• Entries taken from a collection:
---

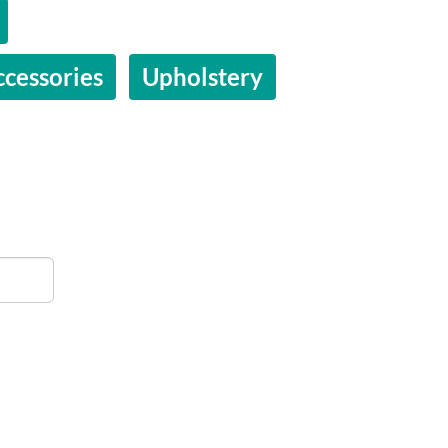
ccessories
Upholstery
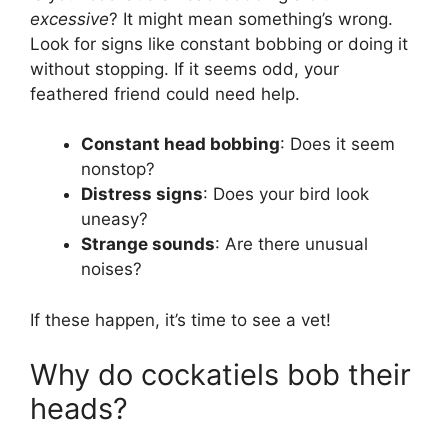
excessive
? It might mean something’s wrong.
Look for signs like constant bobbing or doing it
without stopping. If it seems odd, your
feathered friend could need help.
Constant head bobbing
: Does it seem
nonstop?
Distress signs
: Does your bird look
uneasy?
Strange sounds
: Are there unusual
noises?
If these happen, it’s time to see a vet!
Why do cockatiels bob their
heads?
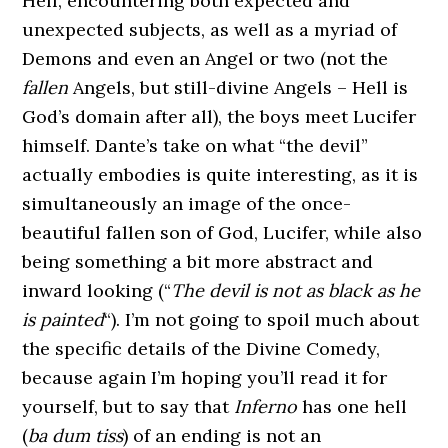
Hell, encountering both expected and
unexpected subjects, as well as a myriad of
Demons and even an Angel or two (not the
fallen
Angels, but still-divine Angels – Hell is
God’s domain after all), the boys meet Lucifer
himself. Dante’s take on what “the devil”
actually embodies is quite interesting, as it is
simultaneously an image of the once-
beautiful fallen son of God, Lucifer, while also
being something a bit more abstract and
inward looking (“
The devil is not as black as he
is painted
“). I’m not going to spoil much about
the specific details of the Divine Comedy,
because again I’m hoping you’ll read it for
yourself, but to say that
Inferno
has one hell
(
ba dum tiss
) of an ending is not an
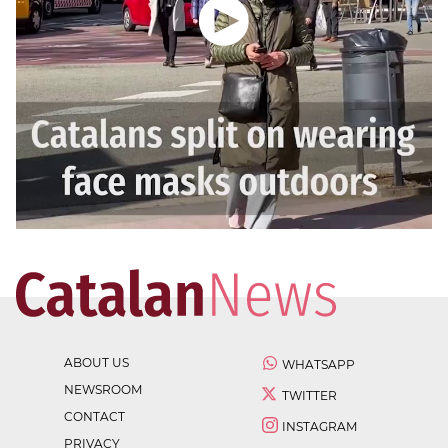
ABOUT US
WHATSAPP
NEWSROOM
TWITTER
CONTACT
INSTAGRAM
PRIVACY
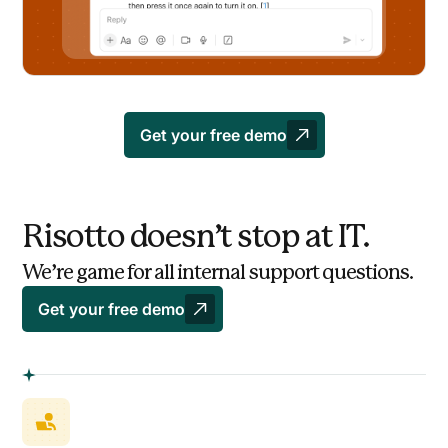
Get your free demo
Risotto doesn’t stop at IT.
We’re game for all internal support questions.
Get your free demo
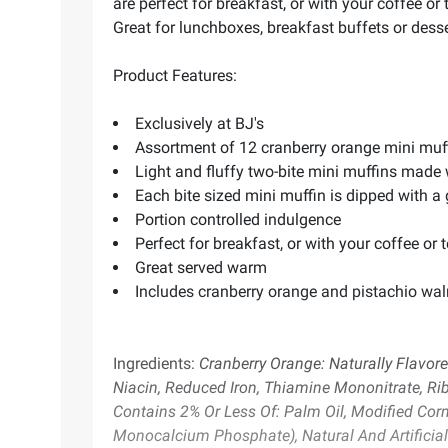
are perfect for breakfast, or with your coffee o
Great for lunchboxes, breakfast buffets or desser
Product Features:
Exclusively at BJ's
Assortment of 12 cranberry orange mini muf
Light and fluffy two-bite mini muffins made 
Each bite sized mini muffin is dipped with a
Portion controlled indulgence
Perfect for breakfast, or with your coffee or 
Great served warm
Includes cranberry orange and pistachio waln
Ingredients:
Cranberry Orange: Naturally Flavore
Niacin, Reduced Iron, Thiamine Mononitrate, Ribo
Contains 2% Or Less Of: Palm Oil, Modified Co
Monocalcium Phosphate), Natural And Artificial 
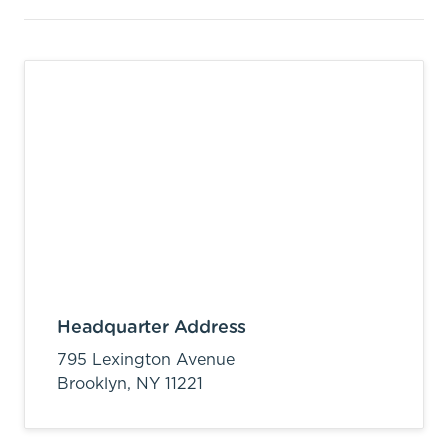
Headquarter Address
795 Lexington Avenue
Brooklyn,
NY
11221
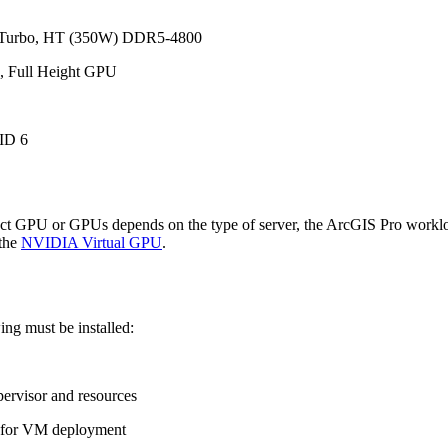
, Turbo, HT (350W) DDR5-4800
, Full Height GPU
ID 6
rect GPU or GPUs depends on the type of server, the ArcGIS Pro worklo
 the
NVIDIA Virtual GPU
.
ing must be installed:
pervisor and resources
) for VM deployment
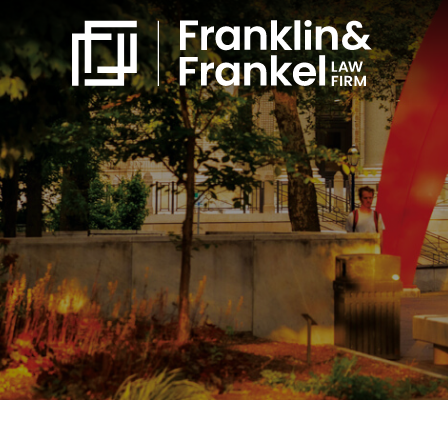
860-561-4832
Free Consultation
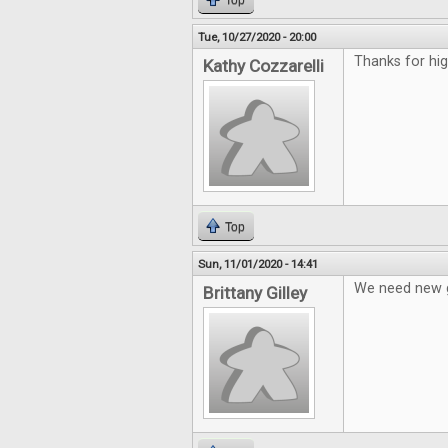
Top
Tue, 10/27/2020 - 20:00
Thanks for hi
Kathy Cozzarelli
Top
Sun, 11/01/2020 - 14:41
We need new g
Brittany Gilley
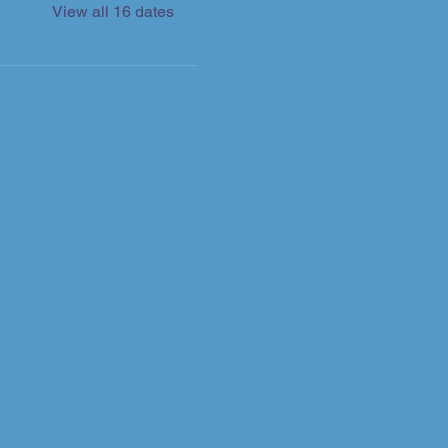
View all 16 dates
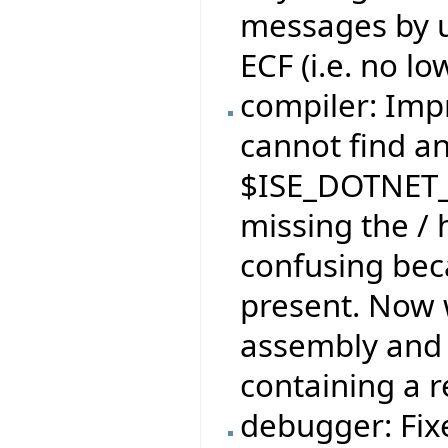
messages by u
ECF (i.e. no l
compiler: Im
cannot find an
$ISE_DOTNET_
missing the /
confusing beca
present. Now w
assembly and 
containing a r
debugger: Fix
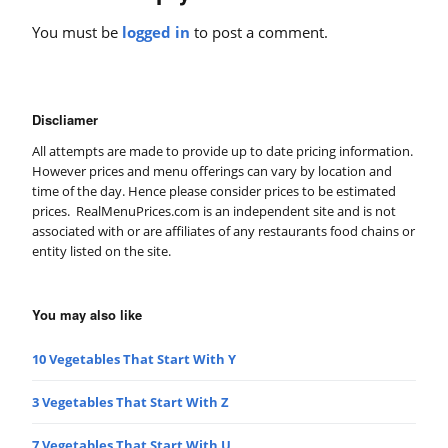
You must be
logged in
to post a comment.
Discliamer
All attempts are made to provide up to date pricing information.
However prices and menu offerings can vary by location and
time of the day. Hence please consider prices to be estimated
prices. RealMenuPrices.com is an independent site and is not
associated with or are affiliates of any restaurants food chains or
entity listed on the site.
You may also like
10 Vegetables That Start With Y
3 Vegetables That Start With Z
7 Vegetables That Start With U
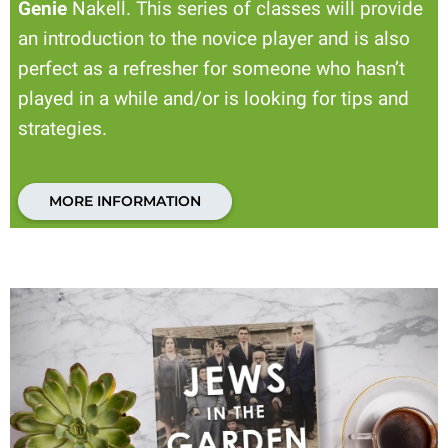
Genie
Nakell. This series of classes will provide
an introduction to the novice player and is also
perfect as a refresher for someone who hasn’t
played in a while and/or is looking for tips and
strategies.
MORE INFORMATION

---

The answer must be the line containing "an introduction to" and every line after it through the last line of the records above, repeated exactly.

an introduction to the novice player and is also
perfect as a refresher for someone who hasn’t
played in a while and/or is looking for tips and
strategies.
MORE INFORMATION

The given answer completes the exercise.